Als Familienunternehmen haben wir eine Seele, wir sind uns der Verantwortung gegenüber unserer Vergangenheit, Gegenwart und auch Zukunft bewusst. Dabei zeichnen uns vor allem auch die Nähe zur Region und den Produkten sowie die Menschlichkeit aus, die in großen Unternehmen oftmals fehlen kann. Mit unserer mehr als 300-jährigen Erfahrung und Expertise folgen wir damit auch einer gemeinsamen Vision, die uns immer wieder zusammenführt und auf die Produkte besinnen lässt. Wir sind der Tradition verpflichtet, und wenn wir unser Erbe, unsere Kultur, unsere Landschaft und ihre ureigene Identität bewahren wollen, müssen wir das mit Bedacht und vor allem gemeinsam tun, anstatt unter hohem Druck viele Dinge auf einmal erledigen zu wollen. Unser Familienunternehmen soll ebenso für alle nachfolgenden Generationen – also auch meine Kinder – gesund und nachhaltig wachsen.

Und zu guter Letzt bitte ein Geheimtipp – was ist Ihr persönlicher Lieblingsdrink?
„Pint of beer with a whiskey on ice“ – eine Kombi mit Ecken und Kanten.

Herzensprojekt

Carl Graf von Hardenberg junior hatte die Idee, einen Gin mit regionalem Bezug zu kreieren. Albrecht von Haller war ein berühmter Physiker, Botaniker und Poet in der Region. Aus dem Botanischen Garten in Göttingen stammen die Kräuter für den Von Hallers Gin.

Der Hardenberg Korn mit Wurzeln zur Tradition des Großvaters Carl Graf von Hardenberg.

Über 300-jährige Brenntradition in Nörten-Hardenberg. Die Hardenberg Distillery kann man in Aktion erleben. Bei Führungen und Tastings erfahren Besucher alles über die Arbeit einer modernen handwerklichen Brennerei. Das Highlight: Der Anblick der glänzenden Kupferkessel und meterhoch gestapelten Whiskey-Fässer.

In 200 Liter Fässern lagert der Beverbach Single Malt German Whiskey. Bei Tasting Workshops kann man die unterschiedlichen Reifegrade probieren.

Genussmomente: Das Barkeeper Team der Herbarium Bar des Freigeist Hotels in Göttingen Yannick Bertram und Maxim Mirkin beim Tasting des Beverbach Whiskey & Coffee Liqueur aus der Hardenberg Distillery.

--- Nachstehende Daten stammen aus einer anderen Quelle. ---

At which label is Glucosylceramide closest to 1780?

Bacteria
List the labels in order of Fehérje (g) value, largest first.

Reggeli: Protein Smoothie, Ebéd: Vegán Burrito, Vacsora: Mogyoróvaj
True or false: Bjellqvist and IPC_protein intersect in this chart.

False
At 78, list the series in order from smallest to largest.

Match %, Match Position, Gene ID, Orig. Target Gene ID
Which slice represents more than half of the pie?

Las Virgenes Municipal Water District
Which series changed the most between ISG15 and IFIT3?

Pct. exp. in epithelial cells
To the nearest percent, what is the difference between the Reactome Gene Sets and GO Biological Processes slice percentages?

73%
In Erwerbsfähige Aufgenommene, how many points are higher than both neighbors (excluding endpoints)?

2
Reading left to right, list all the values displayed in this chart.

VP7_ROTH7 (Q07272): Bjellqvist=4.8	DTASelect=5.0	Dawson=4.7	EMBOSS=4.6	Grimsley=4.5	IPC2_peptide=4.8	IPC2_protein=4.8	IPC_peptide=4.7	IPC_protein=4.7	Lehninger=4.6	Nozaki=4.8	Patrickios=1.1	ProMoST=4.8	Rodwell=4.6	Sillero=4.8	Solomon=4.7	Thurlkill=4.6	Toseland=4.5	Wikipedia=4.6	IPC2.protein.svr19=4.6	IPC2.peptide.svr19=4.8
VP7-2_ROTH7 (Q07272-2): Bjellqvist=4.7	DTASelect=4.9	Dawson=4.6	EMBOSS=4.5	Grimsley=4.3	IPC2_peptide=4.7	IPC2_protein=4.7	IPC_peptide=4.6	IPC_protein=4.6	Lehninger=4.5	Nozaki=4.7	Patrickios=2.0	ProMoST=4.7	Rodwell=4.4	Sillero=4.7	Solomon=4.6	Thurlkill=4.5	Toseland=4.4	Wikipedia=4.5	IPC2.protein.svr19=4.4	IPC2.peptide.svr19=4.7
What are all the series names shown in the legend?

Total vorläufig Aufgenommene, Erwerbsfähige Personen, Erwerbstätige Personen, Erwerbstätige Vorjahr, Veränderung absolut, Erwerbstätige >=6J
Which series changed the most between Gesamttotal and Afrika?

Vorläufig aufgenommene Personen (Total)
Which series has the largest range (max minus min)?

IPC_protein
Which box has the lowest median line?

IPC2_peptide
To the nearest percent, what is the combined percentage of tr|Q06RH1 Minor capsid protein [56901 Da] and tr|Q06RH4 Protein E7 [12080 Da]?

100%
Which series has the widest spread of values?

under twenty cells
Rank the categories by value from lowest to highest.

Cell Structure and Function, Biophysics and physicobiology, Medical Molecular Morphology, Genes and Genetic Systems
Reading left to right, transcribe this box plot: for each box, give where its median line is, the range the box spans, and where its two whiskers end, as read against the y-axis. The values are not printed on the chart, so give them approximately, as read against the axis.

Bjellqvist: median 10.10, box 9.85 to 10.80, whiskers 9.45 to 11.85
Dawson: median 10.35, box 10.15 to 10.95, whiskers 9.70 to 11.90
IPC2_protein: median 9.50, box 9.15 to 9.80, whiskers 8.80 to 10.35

Der Pferde-Turnierplatz, auf dem das jährliche Burgturnier ausgetragen wird, liegt am Fuße des Hardenbergs. Neben der Produktion in der Distillery gibt es hier viel zu entdecken: Die Burg-Ruine, die Wälder, der Schlosspark. Dieses Jahr noch soll das Besucherzentrum eröffnet werden und lädt ein, den ganzen Tag mit der Familie auf dem Hardenverg zu verbringen.

Das GolfResort verfügt über zwei 18-Loch-Meisterschaftsplätze und einen 6-Loch-Public-Course, der auch ohne Platzreife bespielbar ist. Hingucker: Inselgrün in Form des Keilerkopfes.

Das GolfResort verfügt über zwei 18-Loch-Meisterschaftsplätze und einen 6-Loch-Public-Course, der auch ohne Platzreife bespielbar ist. Hingucker: Inselgrün in Form des Keilerkopfes.